Mendengar itu ucapan Ibunya, Mas Tama menoleh padaku sembari mengelus punggung tanganku lembut. 

"Gak, Bu. Aku dan Arum masih perlu berusaha. Aku yakin suatu saat nanti Arum akan mengandung," tolaknya sambil menyunggingkan senyum hangat. 

Mertuaku terlihat bingung sambil membulatkan mata melihat mendengar ucapan anaknya. Ditambah Mas Tama justru memperlakukan aku dengan mesra di depannya.

"Tapi, Tama … ini sudah sangat lama! Arum tidak akan bisa mengandung!" bentaknya. 

"Aku juga tidak bisa menduakan, Arum Ibu! Jadi tolong. Hargailah perasaan istri Tama!" balas Mas Tama tak kalah membentak. 

"Jadi kamu akan hidup bersama wanita mandul ini selamanya?" lirih Ibu nanar seraya menunjuk wajahku. Mas Tama menggaruk sedikit dahinya, "Ya begitulah, Tama lebih baik mati dari pada menyakiti hati, Arum." 

Prang!

Ibu membanting sendok makannya ke atas piring hingga membuat piring itu retak. Lalu, Ibu berdiri dengan raut wajah yang merah padam.

"Kamu dengar, Tama! Kali ini Ibu benar-benar sudah sangat kecewa padamu Tama! Kamu menikahi Wanita ini, Ibu terima dengan lapang dada walau Ibu tak menyukainya! Ibu menerimanya sepenuh hati. Hingga ia tak bisa mengandung bertahun-tahun ibu sabar! Tapi ini? Kamu masih ingin bertahan? Kamu sadar gak sih mempertahankan dia sama saja kamu menyia-nyiakan sisa hidupmu!" jelas Ibu panjang kali lebar dengan menggebu-gebu sehingga  membuatku merasa panik dibuatnya. Sedikit aku mencoba untuk meredam suasana. 

"Ibuk, Arum paham Ibu sangat ingin sekali anak dari, Mas Tama. Arum mohon Ibu sabar untuk kali ini. Arum mohon, Bu. Setidaknya sampai hasil tes-ku dan Mas Tama keluar," pintaku dengan memelas. Sebab, tes ini untuk kali pertamanya Mas Tama mau melakukannya.

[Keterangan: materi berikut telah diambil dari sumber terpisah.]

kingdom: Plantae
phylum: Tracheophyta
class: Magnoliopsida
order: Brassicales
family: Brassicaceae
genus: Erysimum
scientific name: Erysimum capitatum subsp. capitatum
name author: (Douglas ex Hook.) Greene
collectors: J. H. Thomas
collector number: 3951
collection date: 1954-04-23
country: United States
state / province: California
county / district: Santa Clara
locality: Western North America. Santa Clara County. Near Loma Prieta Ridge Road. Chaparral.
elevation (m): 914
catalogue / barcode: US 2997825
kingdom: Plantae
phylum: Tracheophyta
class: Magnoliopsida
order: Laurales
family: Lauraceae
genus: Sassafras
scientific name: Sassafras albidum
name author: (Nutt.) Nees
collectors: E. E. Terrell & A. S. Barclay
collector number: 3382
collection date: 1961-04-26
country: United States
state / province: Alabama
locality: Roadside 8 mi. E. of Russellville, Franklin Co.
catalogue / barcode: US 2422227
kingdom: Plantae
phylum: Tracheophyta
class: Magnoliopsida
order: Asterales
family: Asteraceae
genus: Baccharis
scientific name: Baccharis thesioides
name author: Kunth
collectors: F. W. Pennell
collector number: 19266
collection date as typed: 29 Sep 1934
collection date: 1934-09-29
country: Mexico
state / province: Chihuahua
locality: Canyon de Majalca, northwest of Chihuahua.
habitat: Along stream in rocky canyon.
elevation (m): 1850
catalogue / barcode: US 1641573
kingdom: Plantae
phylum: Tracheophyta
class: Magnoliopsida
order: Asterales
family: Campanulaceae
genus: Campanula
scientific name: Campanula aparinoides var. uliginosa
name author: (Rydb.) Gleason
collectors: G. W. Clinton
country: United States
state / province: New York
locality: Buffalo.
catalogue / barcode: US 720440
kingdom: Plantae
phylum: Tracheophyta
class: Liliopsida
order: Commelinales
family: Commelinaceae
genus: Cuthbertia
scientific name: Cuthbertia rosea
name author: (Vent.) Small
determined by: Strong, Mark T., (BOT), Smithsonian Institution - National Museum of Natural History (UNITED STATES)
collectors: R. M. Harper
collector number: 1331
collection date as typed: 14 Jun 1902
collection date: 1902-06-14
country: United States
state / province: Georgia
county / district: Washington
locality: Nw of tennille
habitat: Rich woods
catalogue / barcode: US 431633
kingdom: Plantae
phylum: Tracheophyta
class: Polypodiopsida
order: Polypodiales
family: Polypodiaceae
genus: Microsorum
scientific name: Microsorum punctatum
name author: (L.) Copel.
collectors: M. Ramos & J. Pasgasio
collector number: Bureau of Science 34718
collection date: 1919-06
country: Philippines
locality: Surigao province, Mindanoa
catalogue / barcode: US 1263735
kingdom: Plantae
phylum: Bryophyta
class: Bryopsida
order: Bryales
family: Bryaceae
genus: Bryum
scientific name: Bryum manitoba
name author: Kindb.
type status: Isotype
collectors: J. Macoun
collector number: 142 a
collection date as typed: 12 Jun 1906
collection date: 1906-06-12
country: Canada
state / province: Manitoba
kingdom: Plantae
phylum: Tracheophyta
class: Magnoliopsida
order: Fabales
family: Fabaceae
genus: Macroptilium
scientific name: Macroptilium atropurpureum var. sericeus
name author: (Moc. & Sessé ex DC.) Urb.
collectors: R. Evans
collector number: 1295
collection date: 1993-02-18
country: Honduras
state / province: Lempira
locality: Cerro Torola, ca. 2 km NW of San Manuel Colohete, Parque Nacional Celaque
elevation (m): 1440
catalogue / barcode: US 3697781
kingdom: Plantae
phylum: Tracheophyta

"Diam kamu! Apa kamu bilang? Untuk kali ini? Emang selama ini aku gak sabar apa!" hardiknya, aku tertunduk gemetar. Ibu menggerutu seraya beranjak keluar meninggalkan kami. 

"Mas, kamu susul, Ibu gih. Kasian dia ini sudah malam," pintaku pada Mas Tama. Suamiku itu hanya diam tak bergeming.

"Mas...!" rengekku.

"Sudah biarkan saja... biar Ibu paham, aku tidak suka jika ibu selalu bahas-bahas masalah ini lagi."  Hatiku terenyuh dan kembali duduk. Aku haru melihat sikap Mas Tama hari ini. 

"Makasih ya, Mas," bisikku dengan tatapan mata berkaca-kaca. 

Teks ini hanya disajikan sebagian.